■ Given text

Quick Links

Re: Non-text mode for pg_dumpall

From:	Andrew Dunstan <andrew(at)dunslane(dot)net>
To:	Mahendra Singh Thalor <mahi6run(at)gmail(dot)com>
Cc:	jian he <jian(dot)universality(at)gmail(dot)com>, Álvaro Herrera <alvherre(at)alvh(dot)no-ip(dot)org>, Srinath Reddy <srinath2133(at)gmail(dot)com>, pgsql-hackers(at)lists(dot)postgresql(dot)org
Subject:	Re: Non-text mode for pg_dumpall
Date:	2025-03-30 22:05:57
Message-ID:	b0abf11e-92a3-429d-9c90-0fe2523c5e03@dunslane.net
Views:	Whole Thread \| Raw Message \| Download mbox \| Resend email
Thread:
Lists:	pgsql-hackers

On 2025-03-30 Su 12:50 PM, Andrew Dunstan wrote:
>
> On 2025-03-29 Sa 1:17 AM, Mahendra Singh Thalor wrote:
>> On Sat, 29 Mar 2025 at 03:50, Andrew Dunstan <andrew(at)dunslane(dot)net>
>> wrote:
>>>
>>> On 2025-03-27 Th 5:15 PM, Andrew Dunstan wrote:
>>>> On 2025-03-19 We 2:41 AM, Mahendra Singh Thalor wrote:
>>>>> On Wed, 12 Mar 2025 at 21:18, Andrew Dunstan <andrew(at)dunslane(dot)net>
>>>>> wrote:
>>>>>> On 2025-03-12 We 3:03 AM, jian he wrote:
>>>>>>> On Wed, Mar 12, 2025 at 1:06 AM Álvaro Herrera
>>>>>>> <alvherre(at)alvh(dot)no-ip(dot)org> wrote:
>>>>>>>> Hello,
>>>>>>>>
>>>>>>>> On 2025-Mar-11, Mahendra Singh Thalor wrote:
>>>>>>>>
>>>>>>>>> In map.dat file, I tried to fix this issue by adding number of
>>>>>>>>> characters
>>>>>>>>> in dbname but as per code comments, as of now, we are not
>>>>>>>>> supporting \n\r
>>>>>>>>> in dbnames so i removed handling.
>>>>>>>>> I will do some more study to fix this issue.

■ Given data

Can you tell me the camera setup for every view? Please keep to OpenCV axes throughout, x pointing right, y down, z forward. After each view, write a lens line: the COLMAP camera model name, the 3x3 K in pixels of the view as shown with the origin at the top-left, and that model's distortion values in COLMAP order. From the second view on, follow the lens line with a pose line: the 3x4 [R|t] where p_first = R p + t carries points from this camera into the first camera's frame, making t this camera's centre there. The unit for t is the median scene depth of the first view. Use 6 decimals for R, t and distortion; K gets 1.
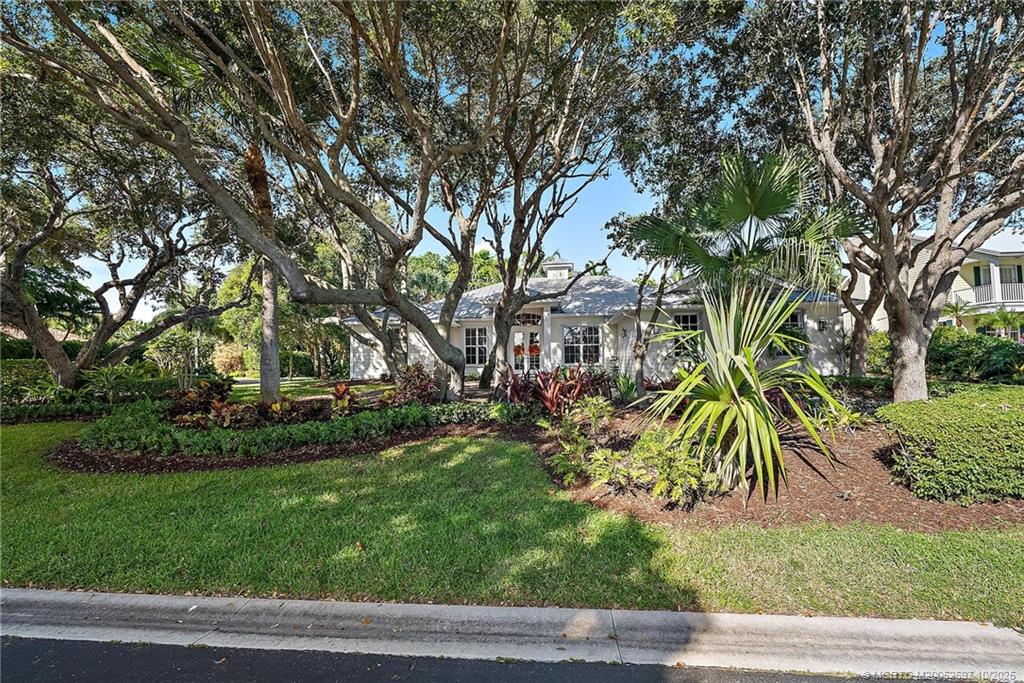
lens RADIAL K [[398.4, 0, 516.1], [0, 398.4, 344.8], [0, 0, 1]] dist [0.001204, -0.000011]
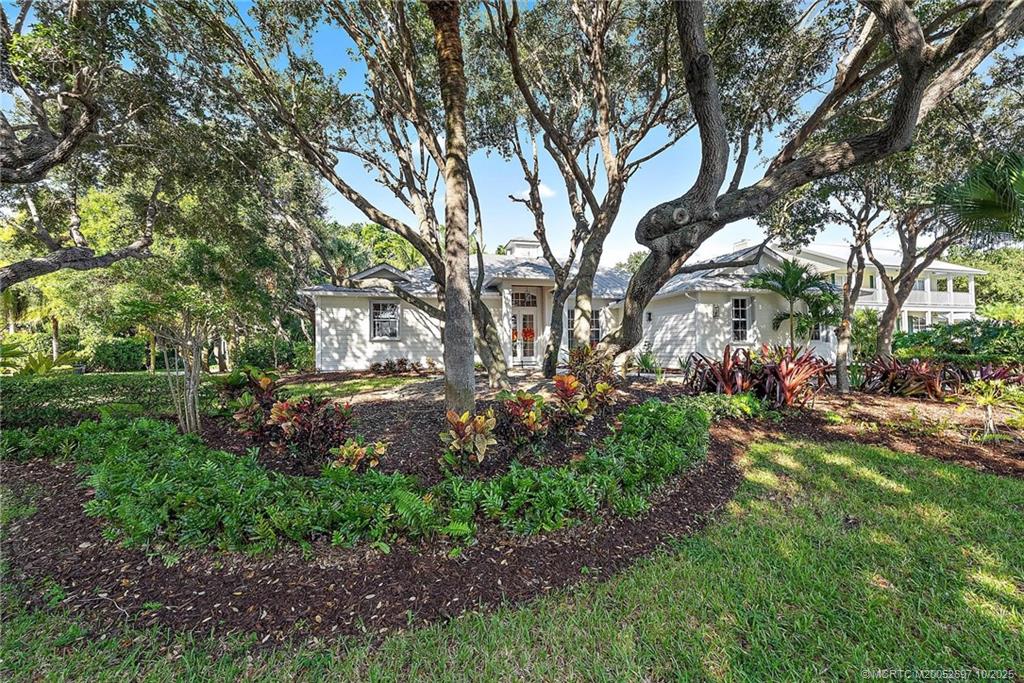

■ What to do
**1.** In the pg_dumpall email thread, what did Mahendra Singh Thalor try adding to the map.dat file to fix the issue?
**2.** Carry on the pg_dumpall email thread from its last line.

■ Results of the exercise
**1.** The number of characters in the dbname.

**2.**
>>>>>>>> Yeah, I think this is saying that you should not consider the
>>>>>>>> contents
>>>>>>>> of map.dat as a shell string. After all, you're not going to
>>>>>>>> _execute_
>>>>>>>> that file via the shell.
>>>>>>>>
>>>>>>>> Maybe for map.dat you need to escape such characters somehow,
>>>>>>>> so that
>>>>>>>> they don't appear as literal newlines/carriage returns.
>>>>>>>>
>>>>>>> I am confused.
>>>>>>> currently pg_dumpall plain format will abort when encountering
>>>>>>> dbname
>>>>>>> containing newline.
>>>>>>> the left dumped plain file does not contain all the cluster
>>>>>>> databases data.
>>>>>>>
>>>>>>>
>>>>>>> if pg_dumpall non-text format aborts earlier,
>>>>>>> it's aligned with pg_dumpall plain format?
>>>>>>> it's also an improvement since aborts earlier, nothing will be
>>>>>>> dumped?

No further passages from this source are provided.